Saturday, June 03, 2006

What is the next generation of SaaS? SaaS 2.0, Web 2.0, Composite Appliacations, or IaaS?

"With the resurgence of SaaS or at least the next stage in evolution of it, some are confused about the direction and or the definition of said stage. Some call it next-gen platform, SaaS 2.0, On-Demand, Integration as a Service (IaaS) . The market will decide upon a name. But what will this name represent? Just as SaaS used to be called ASP, I think IaaS or SaaS 2.0 could be best explained by revisiting what composite applications are all about. That is really what everyone is talking about. The integration of atomic web services through a (hopefully agnostic) platform that doesn't sit on the server or client, but is not middleware. This is the future of Enterprise applications or Enterprise 2.0. This is the driving power of the concept of web 2.0. Finally utilyzing the services that can be exposed through SOA." Mike Wagner

"Composite applications" may be a new term for some, although the concept was first named by Gartner in December 1997. Old idea or new, the principles of composite applications are important to most enterprise software projects and to most business software vendors. A poorly designed composite application can endanger the performance and integrity of established production applications. A well-designed composite application can help enterprises reduce costs of IT services and improve time to market for new IT initiatives. For most enterprises, the composite-application style is not a choice to ponder, but a reality to make the best of. Gartner research in this Spotlight is a must-read for most engineers, designers and architects involved in the planning and development of business applications.
A composite application is an application (typically, an interactive user-facing application) that draws on resources of other applications to complete its work. Such an application looks to the user like a regular new interactive application, yet in reality it may be only 10 percent new and 90 percent an assembly of pre-existing (purchased or in-house "legacy") components or data. The "glue" that brings a composite application together is always integration technology. Composite applications are a style of application integration. Composite application projects, along with other integration projects, should be managed with the participation of the integration competency center.
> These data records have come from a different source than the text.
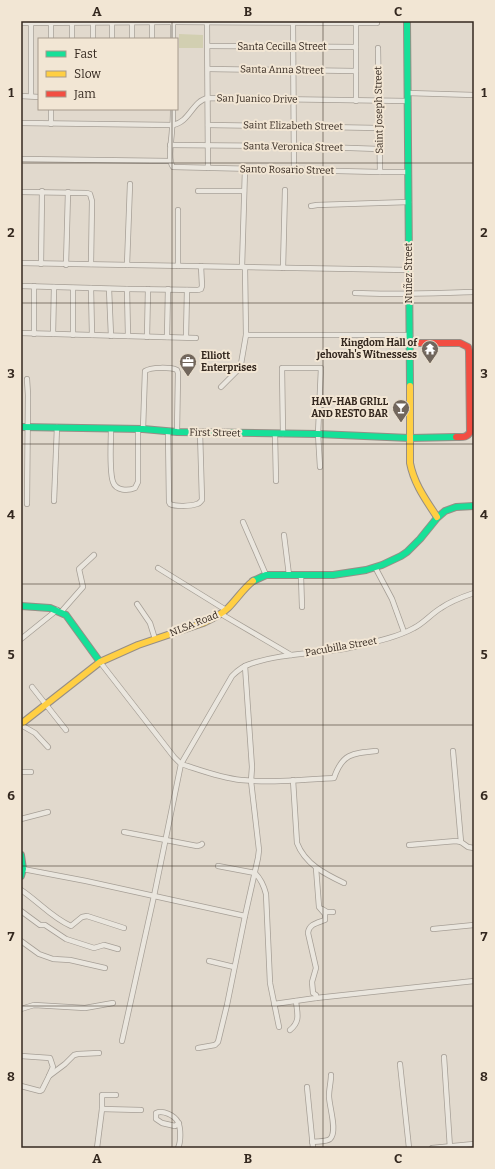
<svg xmlns="http://www.w3.org/2000/svg" width="495" height="1169" font-family="Bitter,serif">
<rect width="100%" height="100%" fill="#e1d9cd"/>
<path fill="#d2cfb1" d="M179 34 203 35V48H179Z"/>
<g fill="none" stroke-linecap="round" stroke-linejoin="round">
<g stroke="#a69f96" stroke-width="6">
<g id="street">
<path d="M51 22V39"/>
<path d="M72 22V39"/>
<path d="M207 22 208 168"/>
<path d="M21 23 173 22 377 23"/>
<path d="M293 23 294 170"/>
<path d="M93 39V22"/>
<path d="M112 39V22"/>
<path d="M132 39V22"/>
<path d="M152 39V22"/>
<path d="M173 39V22"/>
<path d="M208 46 356 47"/>
<path d="M378 48 380 172"/>
<path d="M208 69 356 71"/>
<path d="M408 93 474 95"/>
<path d="M21 96 39 97"/>
<path d="M31 96V23"/>
<path d="M356 101V23"/>
<path d="M173 109C173 116 173 122 172 129 172 138 167 160 173 167L380 172H408"/>
<path d="M21 123 173 125C190 122 192 101 208 98L408 101"/>
<path d="M51 124V109"/>
<path d="M208 125 379 128"/>
<path d="M170 145 294 146 379 149"/>
<path d="M21 159 170 161"/>
<path d="M198 191H244"/>
<path d="M21 192 87 193 90 194 92 201 91 264"/>
<path d="M311 206 317 205 409 202"/>
<path d="M21 263 409 270"/>
<path d="M41 264 42 191"/>
<path d="M66 265 68 192"/>
<path d="M127 265 130 184"/>
<path d="M178 266V210"/>
<path d="M242 267 245 169"/>
<path d="M283 268 285 190"/>
<path d="M21 286 127 289 198 290 201 289 202 286 201 266"/>
<path d="M34 286V334"/>
<path d="M73 288V335"/>
<path d="M91 288 92 335"/>
<path d="M109 289 111 336"/>
<path d="M127 289 128 336"/>
<path d="M355 293C395 295 434 293 474 292"/>
<path d="M21 333 196 338"/>
<path d="M53 334 54 287"/>
<path d="M246 335H410"/>
<path d="M147 337 148 289"/>
<path d="M167 337 168 289"/>
<path d="M186 337 187 290"/>
<path d="M27 379 28 395 27 504"/>
<path d="M221 387 238 370 241 364 246 335 245 267"/>
<path d="M111 429C111 441 109 471 113 482 116 491 128 491 135 488L138 482V429"/>
<path d="M143 429 145 371C151 367 170 367 177 370L178 373 177 432"/>
<path d="M168 431 169 502 170 504C176 507 191 506 197 504 200 503 200 502 202 500L200 432"/>
<path d="M275 434 276 481"/>
<path d="M283 434 282 368H321L318 434 320 467"/>
<path d="M54 501 57 427"/>
<path d="M243 522 266 575"/>
<path d="M284 535 289 575"/>
<path d="M375 567 392 599 404 632"/>
<path d="M158 568 226 610"/>
<path d="M301 576 302 607"/>
<path d="M137 604 150 623 155 639"/>
<path d="M61 612 83 587 79 569 94 555"/>
<path d="M221 614 291 655"/>
<path d="M21 639 57 610"/>
<path d="M100 662 174 757 181 764 154 896 122 1041"/>
<path d="M32 687 66 730"/>
<path d="M21 725 35 733 48 747"/>
<path d="M376 751C352 753 342 754 334 778 303 780 271 783 241 780 220 778 200 770 181 764L232 676C237 671 243 666 250 664 281 653 317 654 349 648 370 643 396 638 414 628 424 623 431 614 441 608 451 601 462 597 474 593"/>
<path d="M453 751 461 842 468 847 474 848"/>
<path d="M21 772H31"/>
<path d="M293 780 297 843C305 864 325 874 344 883"/>
<path d="M21 819 48 812"/>
<path d="M124 832 197 846 201 845 202 844"/>
<path d="M409 845 456 841 461 842"/>
<path d="M218 866 255 873C261 879 264 886 266 894L270 983 279 1027"/>
<path d="M23 869 86 881 245 916"/>
<path d="M21 890C38 901 52 918 71 926L82 917 87 916 124 928"/>
<path d="M322 909 327 912H333"/>
<path d="M21 911 40 925H45L66 939 94 948 104 945 118 949"/>
<path d="M433 929 474 925"/>
<path d="M21 941 39 954 53 959 70 960 105 968"/>
<path d="M209 961 234 967"/>
<path d="M316 998 474 981"/>
<path d="M274 1004 316 998V995L313 993 312 982 316 968 308 933C309 924 317 923 325 920V914L319 907 316 868"/>
<path d="M21 1009 34 1005 85 1008 113 1003"/>
<path d="M290 1030C301 1021 297 1013 296 1001"/>
<path d="M198 1048 215 1045 218 1042 227 1005 245 916 258 858 259 850 251 781 252 767 245 666"/>
<path d="M21 1056 50 1058 53 1067 49 1076"/>
<path d="M444 1057 450 1148"/>
<path d="M400 1064 409 1148"/>
<path d="M21 1086 40 1091 42 1090 49 1076 65 1064 74 1055 78 1054 99 1053"/>
<path d="M307 1087 313 1148"/>
<path d="M102 1109 141 1110"/>
<path d="M312 1142C318 1141 326 1142 330 1139 338 1132 329 1106 329 1096 329 1089 331 1082 331 1075"/>
<path d="M97 1148 102 1109V1095H116"/>
<path d="M178 1148C181 1142 181 1128 178 1122 174 1115 163 1110 156 1113V1119L162 1123 175 1126 179 1123"/>
<path d="M432 1148 474 1144"/>
</g>
</g>
<g stroke="#968e86" stroke-width="8">
<g id="fast">
<path d="M407 21 410 386"/>
<path d="M21 427 143 429 177 432 318 434 410 438 456 437"/>
<path d="M253 581 266 575H333L366 570 382 565 401 556 407 552 420 539 437 518 445 511 456 507 474 506"/>
<path d="M21 606 50 608 66 615 100 662"/>
<path d="M21 855 23 869 21 876"/>
</g>
</g>
<g stroke="#968e86" stroke-width="8">
<g id="slow">
<path d="M410 386V463C414 484 426 500 437 517"/>
<path d="M21 724 100 662 138 645 203 623C212 619 221 615 228 608 237 599 243 589 253 581"/>
</g>
</g>
<g stroke="#968e86" stroke-width="8">
<path id="jam" d="M410 343H460L468 347 469 351 470 432C467 438 462 437 456 437"/>
</g>
<use href="#street" stroke="#eae6de" stroke-width="4.5"/>
<use href="#fast" stroke="#16e098" stroke-width="6"/>
<use href="#slow" stroke="#ffcf43" stroke-width="6"/>
<use href="#jam" stroke="#f24e42" stroke-width="6"/>
</g>
<path fill="none" stroke="#34281f" stroke-width="1" stroke-opacity="0.55" d="M172 21V39M323 21V1148M172 109V1148M21 163H474M21 303H474M21 444H474M21 584H474M21 725H474M21 866H474M21 1006H474"/>
<defs>
<g id="temple-pin" transform="scale(0.9)"><path d="M0 17L-7.5 6A9.5 9.5 0 1 1 7.5 6Z" fill="#71665c" stroke="#f2e6d4"/><path d="M0-6L5-2H3V0L6.5 2.5H4V6H1.5V3h-3V6H-4V2.5H-6.5L-3 0V-2H-5Z" fill="#fff"/></g>
<g id="office-pin" transform="scale(0.9)"><path d="M0 17L-7.5 6A9.5 9.5 0 1 1 7.5 6Z" fill="#71665c" stroke="#f2e6d4"/><path d="M-6-3h4V-5.5h4V-3h4V5H-6ZM-1-4.5V-3h2v-1.5ZM-6 0V1H6V0Z" fill="#fff"/></g>
<g id="bar-pin" transform="scale(0.9)"><path d="M0 17L-7.5 6A9.5 9.5 0 1 1 7.5 6Z" fill="#71665c" stroke="#f2e6d4"/><path d="M-6-5H6L.8 .8V4.5H3.5V6h-7V4.5H-.8V.8Z" fill="#fff"/></g>
</defs>
<g fill-rule="evenodd">
<use href="#temple-pin" x="430" y="349"/>
<use href="#office-pin" x="188" y="362"/>
<use href="#bar-pin" x="401" y="408"/>
</g>
<g text-anchor="middle" dominant-baseline="central" stroke-width="4" stroke-linejoin="round" paint-order="stroke">
<g font-size="10" fill="#34281f" stroke="#f2e6d4">
<text x="282" y="47">Santa Cecilla Street</text>
<text transform="translate(282 70) rotate(1)">Santa Anna Street</text>
<text transform="translate(257 99) rotate(1)">San Juanico Drive</text>
<text transform="translate(379 110) rotate(-91)">Saint Joseph Street</text>
<text transform="translate(293 126) rotate(1)">Saint Elizabeth Street</text>
<text transform="translate(293 147) rotate(1)">Santa Veronica Street</text>
<text transform="translate(287 170) rotate(1)">Santo Rosario Street</text>
<text transform="translate(409 273) rotate(-90)">Nuñez Street</text>
<text transform="translate(215 433) rotate(1)">First Street</text>
<text transform="translate(194 624) rotate(-22)">NLSA Road</text>
<text transform="translate(341 647) rotate(-10)">Pacubilla Street</text>
</g>
<g font-size="10" font-weight="bold" fill="#34281f" stroke="#f2e6d4" text-anchor="end">
<text x="417" y="343">Kingdom Hall of<tspan x="417" dy="12">Jehovah's Witnessess</tspan></text>
<text x="201" y="356" text-anchor="start">Elliott<tspan x="201" dy="12">Enterprises</tspan></text>
<text x="388" y="402">HAV-HAB GRILL<tspan x="388" dy="12">AND RESTO BAR</tspan></text>
</g>
</g>
<rect width="495" height="1169" fill="none" stroke="#f2e6d4" stroke-width="44"/>
<rect x="38" y="38" width="140" height="72" fill="#f2e6d4" stroke="#a69a8c"/>
<rect x="46" y="51" width="20" height="6" fill="#16e098" stroke="#a69a8c"/>
<text x="74" y="58" font-size="12" fill="#34281f">Fast</text>
<rect x="46" y="71" width="20" height="6" fill="#ffcf43" stroke="#a69a8c"/>
<text x="74" y="78" font-size="12" fill="#34281f">Slow</text>
<rect x="46" y="91" width="20" height="6" fill="#f24e42" stroke="#a69a8c"/>
<text x="74" y="98" font-size="12" fill="#34281f">Jam</text>
<rect x="22" y="22" width="451" height="1125" fill="none" stroke="#34281f" stroke-width="1.5"/>
<g font-size="13" text-anchor="middle" font-weight="bold" fill="#34281f">
<text x="97" y="16">A</text>
<text x="248" y="16">B</text>
<text x="398" y="16">C</text>
<text x="11" y="97">1</text>
<text x="484" y="97">1</text>
<text x="11" y="237">2</text>
<text x="484" y="237">2</text>
<text x="11" y="378">3</text>
<text x="484" y="378">3</text>
<text x="11" y="519">4</text>
<text x="484" y="519">4</text>
<text x="11" y="659">5</text>
<text x="484" y="659">5</text>
<text x="11" y="800">6</text>
<text x="484" y="800">6</text>
<text x="11" y="941">7</text>
<text x="484" y="941">7</text>
<text x="11" y="1081">8</text>
<text x="484" y="1081">8</text>
<text x="97" y="1163">A</text>
<text x="248" y="1163">B</text>
<text x="398" y="1163">C</text>
</g>
</svg>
Well-designed composite applications are heavy users of service-oriented architecture (SOA). This affinity draws composite applications into the current industry hype. Many promises and vendor demonstrations are given for SOA, using assemblies of homogeneous Web services. Although these simple assemblies are easy to demonstrate, they are not composite applications. Only assemblies that engage multiple applications and thus require integration of distinct data models are composite applications. Simple homogeneous assembled applications do not deliver most of the benefits of integrated composite applications, nor do they carry their risks. Beyond the hype, the real composite applications require careful design and planning. The effort is often worth it because benefits of composite applications can be great — but rumors of the simplistic "point and click" production of composite applications are highly exaggerated.

I forsee a convergence of AJAX and SOA players that meet somewhere in the middle but are not middleware. Exiting times are upon us.